Tuesday, February 22 1757

In the morning got up about 6 o’clock and went down to Thomas Lewer’s in order for him to go to Uckfield to swear his parish, which he readily agreed to, assuring me he would be at my house by 8 o’clock, which he was; and then we both went together in order to call Mr John Vine and Elizabeth Day, the former for company and latter in order to remove to her parish of Waldron, and upon whom I served the summons I had of Mr Courthope the 24th January last. But she absolutely denied going, saying that she would not go for anyone. Whereupon going back to Mr John Vine’s (only Thomas Lewer being with me when I served the summons) we agreed to defer our journey till another day.

Mr Vine and I came down the street together; he stayed and drank a bottle of beer with me… In the afternoon I went down to Mr French’s in order to acquaint him with our proceedings. In the evening Master Hook and I went down again to take up Hyland. When we came to his house, and after patrolling some time about the house, we found the man to be at home by hearing him talk. We then went immediately to Mr Rabson, the headborough of Laughton, in order for him to serve the warrant, which he refused to do without more assistance, though there were two of us and the man we were a-going to take was a man with the use of one arm only. I then desired him to charge his son-in-law, who lived with him, to whom I offered 12d for his trouble, but he refused to charge him. I then proposed a 2nd person in our road to Hyland’s, but he refused him. I then entreated him to go with us alone but could not persuade him. I then proposed his next neighbor, [but he] still rejecting my choice, still continued protesting he would go and charge somebody, which he did; I was after him, entreating him to serve our warrant and not to use us ill, as I imagined he designed (and as I afterwards found true). For he went about a ½ a mile on the contrary road from which we were a-going under pretence to charge a man to go with him. But instead of doing that he went to one of the overseers and told him his business; viz., that he had got a warrant to serve on George Hyland and begged he would send word of it to the other overseer. And after staying at the overseer’s about 20 minutes, he at last told him he should be glad of his company if he liked to go, but he should do as he liked about going. So that one may plainly judge of the baseness of the poor creature’s principles. But we must, I think, say this of him; that he is a compound both of baseness and ignorance. However, we came back again by his house and called Master Hook where we had left him and then proceeded on our road to take the man (our company was Goad, the Laughton overseer; Rabson; myself and Hook.)

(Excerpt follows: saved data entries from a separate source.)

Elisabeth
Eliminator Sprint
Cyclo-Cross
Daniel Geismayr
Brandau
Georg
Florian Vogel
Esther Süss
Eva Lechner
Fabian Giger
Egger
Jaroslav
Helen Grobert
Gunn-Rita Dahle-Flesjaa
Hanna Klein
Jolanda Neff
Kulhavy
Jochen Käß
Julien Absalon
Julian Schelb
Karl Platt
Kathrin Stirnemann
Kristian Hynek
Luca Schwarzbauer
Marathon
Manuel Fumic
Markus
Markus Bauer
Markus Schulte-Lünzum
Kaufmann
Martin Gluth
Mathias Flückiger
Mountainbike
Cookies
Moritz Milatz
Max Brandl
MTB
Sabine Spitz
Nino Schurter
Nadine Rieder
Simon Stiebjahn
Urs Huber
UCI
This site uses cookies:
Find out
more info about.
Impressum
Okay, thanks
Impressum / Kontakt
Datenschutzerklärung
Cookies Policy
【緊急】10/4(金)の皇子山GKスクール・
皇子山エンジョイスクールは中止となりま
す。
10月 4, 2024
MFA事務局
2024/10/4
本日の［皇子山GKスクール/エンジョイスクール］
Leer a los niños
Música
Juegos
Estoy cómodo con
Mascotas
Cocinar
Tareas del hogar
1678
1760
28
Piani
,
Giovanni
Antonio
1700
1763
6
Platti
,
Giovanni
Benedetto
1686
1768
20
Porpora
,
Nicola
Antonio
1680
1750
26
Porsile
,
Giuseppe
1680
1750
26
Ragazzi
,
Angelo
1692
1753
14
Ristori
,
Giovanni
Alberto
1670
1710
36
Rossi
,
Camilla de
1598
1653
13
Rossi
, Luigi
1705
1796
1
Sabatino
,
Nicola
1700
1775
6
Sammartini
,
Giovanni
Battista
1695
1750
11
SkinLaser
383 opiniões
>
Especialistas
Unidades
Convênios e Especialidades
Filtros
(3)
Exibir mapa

When we came to the house, the man and Ann Durrant were both in bed, but he soon came down and opened the door. And then we came away for Hoathly, leaving the poor old man so soon as we came into the park, and only G. Hyland, A. Durrant, R. Hook, Goad and myself came to Hoathly, where we arrived about 12 o’clock and sent for J. Watford. We went into Jones’s and stayed till past 2. We spent 3/2; viz., 3/- charged to the parish and 2d I paid, though for the parish. A. Durrant, myself, Hook, Watford and Hyland came up to our house where we supped, or rather breakfasted on the remains of yesterday’s dinner. We sat up all night. This day gave Mr Thomas Smith the carrier in cash £10 to pay in London for me.